Once there was a low-level government official who was responsible for the maintenance of a small dam, upstream from a small town. One day, after a week of heavy rain, signs that the dam might give way and flood the town below became unmistakably evident. This official was a dutiful man, and so he did everything that the book of procedures called for. He notified everyone, sounded the alarm, called the media, and discharged his duties faithfully. But, because of a great deal of bungling on the part of those he notified, the town was not fully evacuated by the time the dam broke, and there was great loss of life. In the loud cry of outrage that followed this, the media immediately began demanding answers to the question, “Who is responsible?” The answer from the true bunglers also came immediately, and conveniently landed on the one official who had done everything he had supposed to.
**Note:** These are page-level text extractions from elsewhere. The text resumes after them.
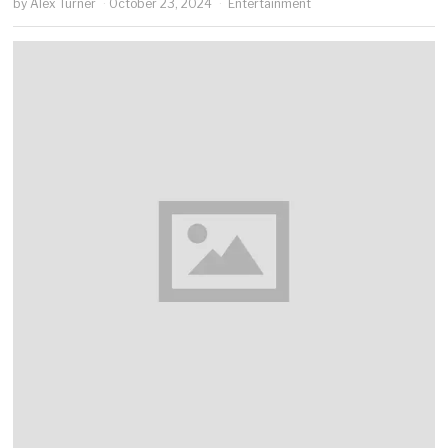
by
Alex Turner
October 23, 2024
Entertainment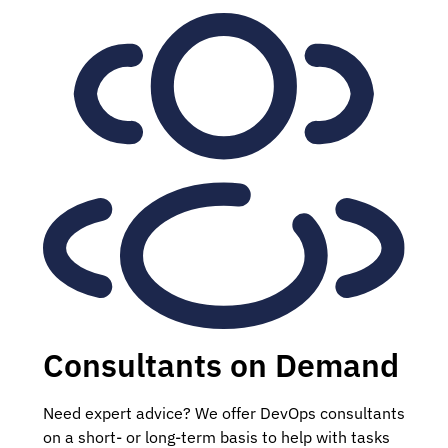
Consultants on Demand
Need expert advice? We offer DevOps consultants
on a short- or long-term basis to help with tasks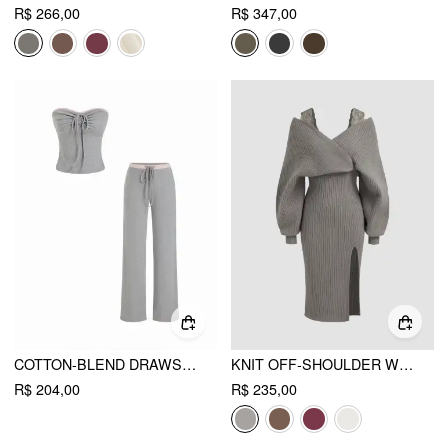
R$ 266,00
R$ 347,00
COTTON-BLEND DRAWSTRING BANDEAU TOP & HIGH RISE WIDE LEG TROUSERS SET
KNIT OFF-SHOULDER WRAP LACE SPLIT MIDI DRESS
R$ 204,00
R$ 235,00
Well, actually, he did one thing wrong, at least in the minds of those who assigned his guilt to him. He had piles of documentation of everything he did, and when he did it, and why, and when the inevitable congressional hearings came, he was able to easily disprove all the accusations against him. In fact, he disproved them all so thoroughly that everyone was quite angry with him and his career was ruined.
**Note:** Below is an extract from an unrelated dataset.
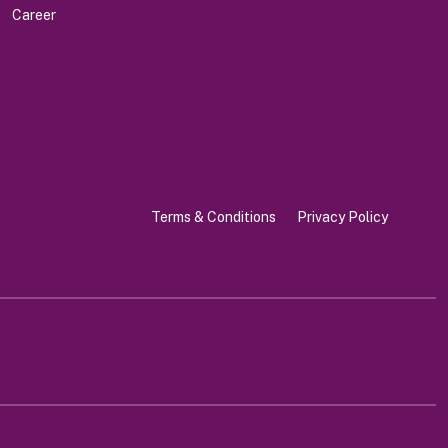
Career
Terms & Conditions
Privacy Policy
As a result, he moved to another city, changed his vocation, and became quite successful as a software developer. But whenever he was asked about his former career, he was genuinely magnanimous toward his former colleagues. He was not at all bitter, and so one day his wife pressed him about this. “Why are you not bitter?” And he did say this much. “Our old friends really want to be forgiving. And they could have forgiven anything . . . anything but innocence.”